S'il est deux pays qui suscitent chez les diplomates français des approches et des politiques similaires, c'est bien la Russie et la Serbie. Depuis plus d'un siècle, la France y entretient des amitiés particulières qui ont toujours pesé sur ses choix diplomatiques. À l'heure de la chute du communisme et dans les années qui ont suivi, ces tropismes anciens ont contribué à l'aveuglement et aux erreurs de notre politique étrangère vis-à-vis de Moscou comme de Belgrade. Curieusement, aujourd'hui, malgré les échecs passés, la France se retrouve à nouveau à contretemps : elle continue - par inertie, par conservatisme ou par anti-américanisme - d'offrir des chèques en blanc à des régimes nationalistes ou autoritaires.
Cette similitude de traitement n'est pas si étonnante : la Russie et la Serbie se ressemblent étrangement. Elles appartiennent toutes deux au monde slave et orthodoxe, dont elles ont toujours été deux phares. Peuples messianiques, choisis par Dieu pour faire rempart de leurs corps face à l'ennemi tatare ou ottoman, Russes et Serbes se voient comme les sacrifiés de l'Histoire. L'épopée nationale se nourrit de l'imagerie des grandes batailles symbolisant ce combat. Bataille du champ des bécasses (Kulikovo Pole) face aux Mongols pour les Russes. Défaite du champ des merles (Kosovo Polje), célébrée comme une victoire remportée contre les Turcs, pour les Serbes.
Ces deux pays ont également en commun d'avoir été les maîtres de deux " fausses " fédérations, l'URSS et la Yougoslavie, qu'ils ont totalement dominées à l'époque communiste. Quand le communisme s'effondra, en 1991, c'est donc contre les Serbes et les Russes que se sont soulevées les nations ou les minorités longtemps restées sous leur contrôle. Une rébellion que les deux " grands frères " ont ressentie comme un désaveu et un désastre. Cette frustration a nourri, dès lors, un sentiment anti-occidental qui continue de hanter les esprits dans les deux pays. En effet, en Russie et - partiellement - en Serbie, l'Occident est rendu responsable de la perte de puissance qu'a entraînée la fin de la guerre froide.

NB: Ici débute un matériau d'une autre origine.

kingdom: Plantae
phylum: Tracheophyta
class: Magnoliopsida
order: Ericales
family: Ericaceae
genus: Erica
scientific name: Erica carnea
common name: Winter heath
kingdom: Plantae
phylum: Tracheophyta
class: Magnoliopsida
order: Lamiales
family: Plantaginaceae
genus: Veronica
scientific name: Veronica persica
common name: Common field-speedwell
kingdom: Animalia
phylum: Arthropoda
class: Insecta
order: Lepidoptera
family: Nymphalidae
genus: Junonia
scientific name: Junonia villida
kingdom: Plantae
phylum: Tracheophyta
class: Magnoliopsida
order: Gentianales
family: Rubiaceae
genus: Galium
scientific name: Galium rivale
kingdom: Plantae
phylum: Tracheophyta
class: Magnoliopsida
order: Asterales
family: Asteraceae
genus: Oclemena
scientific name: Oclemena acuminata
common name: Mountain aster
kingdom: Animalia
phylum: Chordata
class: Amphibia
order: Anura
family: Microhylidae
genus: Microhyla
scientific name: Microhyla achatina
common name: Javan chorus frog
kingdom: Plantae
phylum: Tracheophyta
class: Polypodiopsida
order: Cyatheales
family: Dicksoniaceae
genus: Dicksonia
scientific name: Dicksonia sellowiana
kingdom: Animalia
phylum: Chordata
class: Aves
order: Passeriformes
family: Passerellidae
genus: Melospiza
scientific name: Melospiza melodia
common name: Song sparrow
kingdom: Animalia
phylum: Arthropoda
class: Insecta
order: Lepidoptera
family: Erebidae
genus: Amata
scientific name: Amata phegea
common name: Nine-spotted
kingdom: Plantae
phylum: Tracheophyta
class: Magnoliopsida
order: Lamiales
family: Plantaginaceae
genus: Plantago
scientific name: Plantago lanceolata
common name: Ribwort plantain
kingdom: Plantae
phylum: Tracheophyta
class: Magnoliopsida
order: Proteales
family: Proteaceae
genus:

Au moment crucial de l'explosion des deux fédérations communistes, leurs chemins ont toutefois semblé diverger radicalement. À Moscou, le tsar démocrate Boris Eltsine parvient au pouvoir en défendant les autres nations de l'empire et en reconnaissant d'emblée leur indépendance. Il soutient tout particulièrement les pays baltes et l'Ukraine, laquelle forme avec Moscou l'axe majeur de la fédération soviétique. À Belgrade, en revanche, Slobodan Milosevic, soucieux de se maintenir au pouvoir, exacerbe le nationalisme serbe et choisit la guerre pour imposer la " grande Serbie " aux autres nations. Loin de reconnaître l'indépendance de la Croatie, qui occupe en Yougoslavie la place de l'Ukraine en URSS, il envoie ses troupes en Slavonie et en Krajina.
Mais - comme si la nature impériale de ces peuples reprenait toujours le dessus sur leurs choix politiques - les chemins de Moscou et de Belgrade vont à nouveau converger. Confrontés à des rébellions au Kosovo et en Tchétchénie, Milosevic et Eltsine choisissent la force... et l'embourbement.